Von Eva Bendix | 15.03.2007
    Die Entscheidung fällt kurz nach 18 Uhr. Ein junger Mann reißt ein Fenster des Schlosses auf und ruft den wartenden Studierenden auf dem Schlossplatz zu: Wir müssen zahlen, 275 Euro pro Semester!

    Viele Studierende schauen fassungslos nach oben, – werden sauer, greifen zur Trillerpfeife. Einige kämpfen mit den Tränen .

    "Was soll man dazu sagen, dass ist einfach nur asozial!
    Absoluter Betrug, nachdem Frau Nelles vor einem halben Jahr gesagt hat, wir wollen keine Studiengebühren in MS und jetzt das.
    Ich finde es schrecklich , die Professoren haben keine schlüssigen Argumente geliefert, die Studenten wurden nicht angehört und es wurde trotzdem beschlossen. Ich finde das ist ein schwarzer Tag für die Bildung in Deutschland. "

    Die Stimmung heizt sich auf. Während draußen in kleinen Gruppen diskutiert wird, versuchen einige Studierende den Senatssaal zu stürmen. Sie hämmern wild gegen die Tür – Polizisten haben sich ihnen entgegengestellt.

    Viele Senatsmitglieder verlassen den Raum durch die Hintertür. Sie wollen den frustrierten Studierenden nicht begegnen.

    Ihre Entscheidung pro Studiengebühren fiel äußerst knapp aus. In geheimer Wahl hatten sie abgestimmt. 12 Stimmen gegen 11, mit einer Stimme Enthaltung.

    Die Gruppe der Professoren hat eine leichte Mehrheit im Senat. Professor Wolfram Pohlers hat für Studiengebühren gestimmt.

    "Wir müssen uns auch in Konkurrenz zu den anderen Unis sehen und wir sind sowieso schon sehr bescheiden, gemessen an den anderen. Denn wir haben jetzt 275 Euro nur eingeführt im Gegensatz zu 500 Euro, die in NRW flächendeckend üblich sind."

    Die Rektorin Ursula Nelles steht auf der Treppe zum Foyer des Schlosses – Im Foyers haben sich inzwischen an die 100 Studierenden versammelt. Zwischen der Rektorin und ihren Studenten sichert die Polizei.

    "Ich habe immer erklärt, dass jede Gesellschaft Fehler macht, die Studienbeiträge erhebt und nicht alles an Ressourcen in die Bildung der nachwachsenden Generation steckt. Ich bin aber auch für diese Uni verantwortliche und habe bei meiner Wahl erklärt, wenn ich dann zum Wohle der Uni unerlässlich ist, ich nicht anders kann als Studiengebühren einzuführen."

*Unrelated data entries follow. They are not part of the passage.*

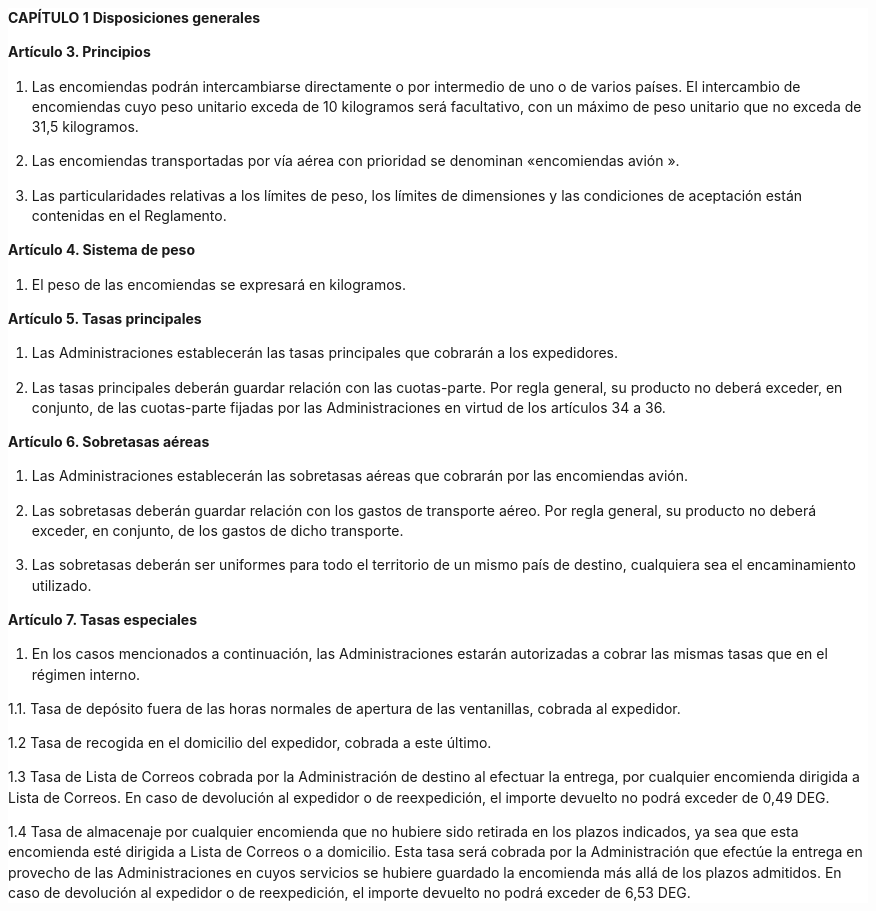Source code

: **CAPÍTULO 1**
**Disposiciones generales**

**Artículo 3. Principios**

1. Las encomiendas podrán intercambiarse directamente o por intermedio
de uno o de varios países. El intercambio de encomiendas cuyo peso
unitario exceda de 10 kilogramos será facultativo, con un máximo de
peso unitario que no exceda de 31,5 kilogramos.

2. Las encomiendas transportadas por vía aérea con prioridad se denominan «encomiendas avión ».

3. Las particularidades relativas a los límites de peso, los límites de
dimensiones y las condiciones de aceptación están contenidas en el
Reglamento.

**Artículo 4. Sistema de peso**

1. El peso de las encomiendas se expresará en kilogramos.

**Artículo 5. Tasas principales**

1. Las Administraciones establecerán las tasas principales que cobrarán
a los expedidores.

2. Las tasas principales deberán guardar relación con las cuotas-parte.
Por regla general, su producto no deberá exceder, en conjunto, de las
cuotas-parte fijadas por las Administraciones en virtud de los artículos
34 a 36.

**Artículo 6. Sobretasas aéreas**

1. Las Administraciones establecerán las sobretasas aéreas que cobrarán
por las encomiendas avión.

2. Las sobretasas deberán guardar relación con los gastos de transporte
aéreo. Por regla general, su producto no deberá exceder, en conjunto,
de los gastos de dicho transporte.

3. Las sobretasas deberán ser uniformes para todo el territorio de un
mismo país de destino, cualquiera sea el encaminamiento utilizado.

**Artículo 7. Tasas especiales**

1. En los casos mencionados a continuación, las Administraciones estarán
autorizadas a cobrar las mismas tasas que en el régimen interno.

1.1. Tasa de depósito fuera de las horas normales de apertura de las
ventanillas, cobrada al expedidor.

1.2 Tasa de recogida en el domicilio del expedidor, cobrada a este
último.

1.3 Tasa de Lista de Correos cobrada por la Administración de destino
al efectuar la entrega, por cualquier encomienda dirigida a Lista de
Correos. En caso de devolución al expedidor o de reexpedición,
el importe devuelto no podrá exceder de 0,49 DEG.

1.4 Tasa de almacenaje por cualquier encomienda que no hubiere
sido retirada en los plazos indicados, ya sea que esta encomienda esté dirigida a Lista de Correos o a domicilio. Esta tasa será
cobrada por la Administración que efectúe la entrega en provecho
de las Administraciones en cuyos servicios se hubiere guardado
la encomienda más allá de los plazos admitidos. En caso de devolución al expedidor o de reexpedición, el importe devuelto no
podrá exceder de 6,53 DEG.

    Auch die Rektorin kämpft mit den Tränen. Sie weiß, dass sie ihre Studenten enttäuscht hat, dennoch ist sie erleichtert, dass nach wiederholt fehlgeschlagenen Versuchen endlich der Senat zu einer Entscheidung kommen konnte.

    Die Rektorin fordert die Studierenden, auf das Schloss zu verlassen.
    Die ignorieren das Hausverbot und setzen sich auf die Fliesen des Foyers

    "Ich würde sagen, wenn niemand was dagegen sagt, bleiben wir hier erstmal sitzen, bis wir uns was überlegt haben einverstanden?
    Ja!
    Was wollen wir jetzt konkret machen? Wir müssen uns Gedanken machen über den Studienboykott
    Es müsste organisiert werden, was wir konkret gegen diesen Senatsbeschluss machen können."

    Erst spät am späten Abend verlassen diese Studierenden das Schloss. Fest entschlossen weiter zu kämpfen.